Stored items

════════════════════

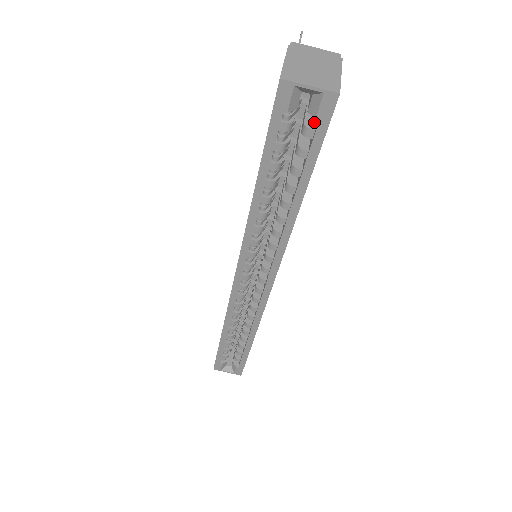
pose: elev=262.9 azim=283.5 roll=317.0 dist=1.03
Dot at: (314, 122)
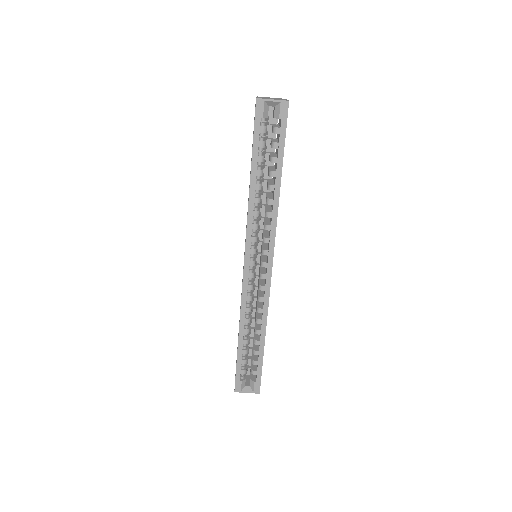
Dot at: (278, 127)
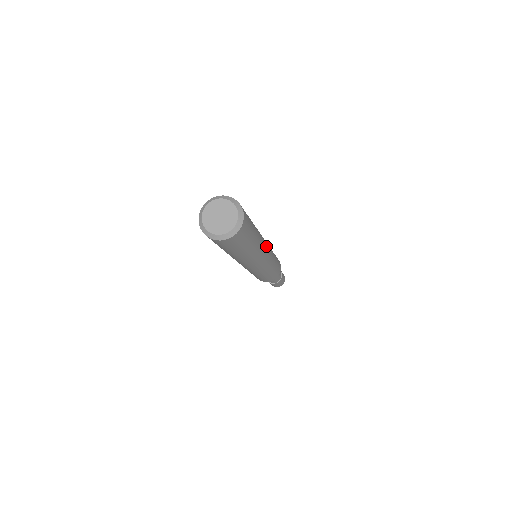
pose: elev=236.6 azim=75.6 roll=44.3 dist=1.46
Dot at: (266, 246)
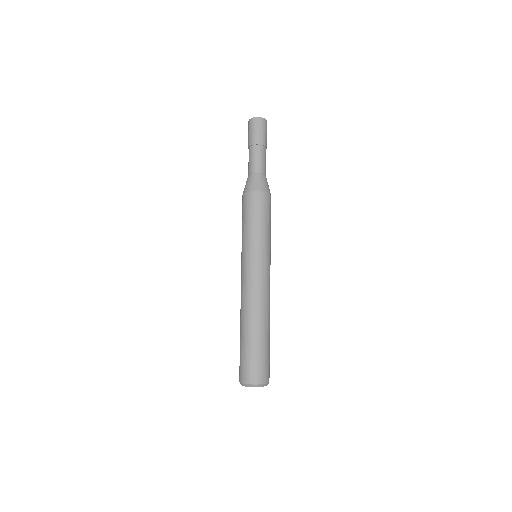
Dot at: (269, 288)
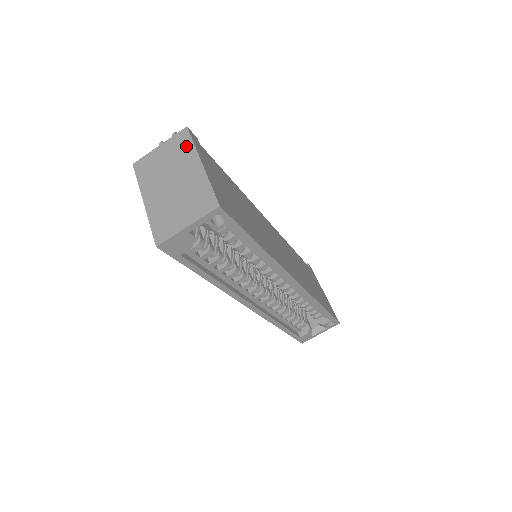
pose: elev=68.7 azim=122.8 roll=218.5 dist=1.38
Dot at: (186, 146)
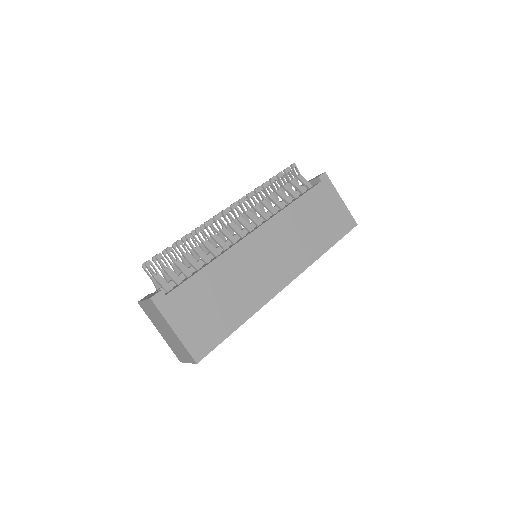
Dot at: (158, 313)
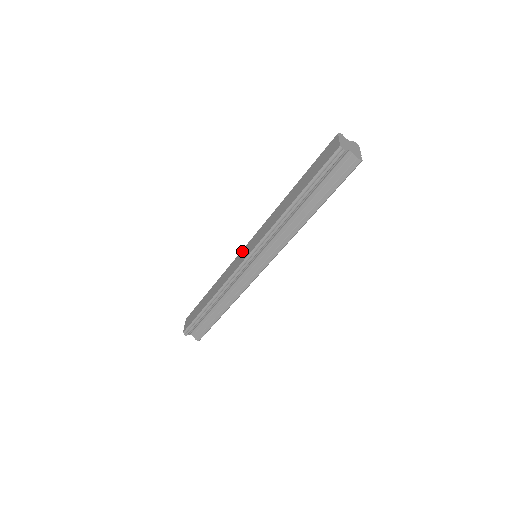
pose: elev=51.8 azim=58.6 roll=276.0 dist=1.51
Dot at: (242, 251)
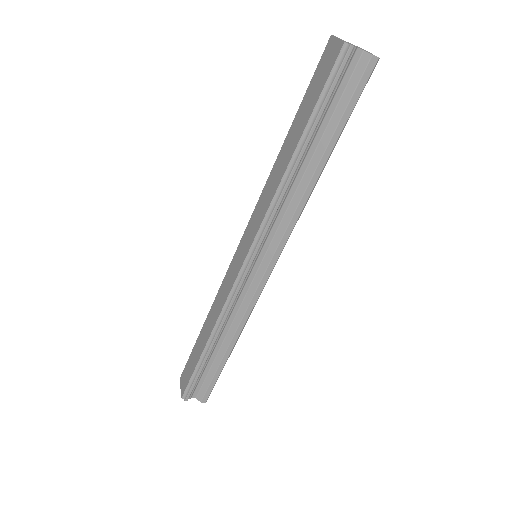
Dot at: (234, 256)
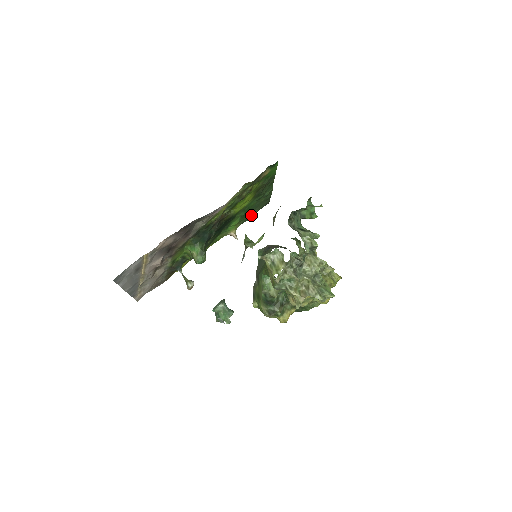
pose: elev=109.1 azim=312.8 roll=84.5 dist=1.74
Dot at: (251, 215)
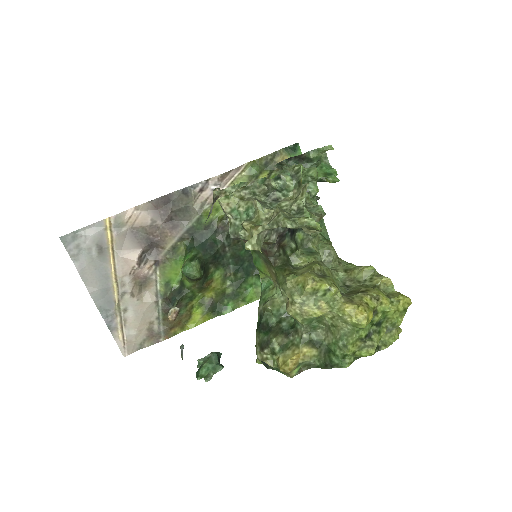
Dot at: occluded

════════════════════

_TASK_: Rewrite every line of the material with each occurrence of "dist" replaced by "distance" and everything else left unchanged. Leave out the picture lines.

_RESULT FOR THIS EXERCISE_:
pose: elev=262.9 azim=283.5 roll=317.0 distance=1.03
Dot at: (314, 122)
Dot at: (278, 127)
pose: elev=236.6 azim=75.6 roll=44.3 distance=1.46
Dot at: (266, 246)
Dot at: (269, 288)
pose: elev=68.7 azim=122.8 roll=218.5 distance=1.38
Dot at: (186, 146)
Dot at: (158, 313)
pose: elev=51.8 azim=58.6 roll=276.0 distance=1.51
Dot at: (242, 251)
Dot at: (234, 256)
pose: elev=109.1 azim=312.8 roll=84.5 distance=1.74
Dot at: (251, 215)
Dot at: occluded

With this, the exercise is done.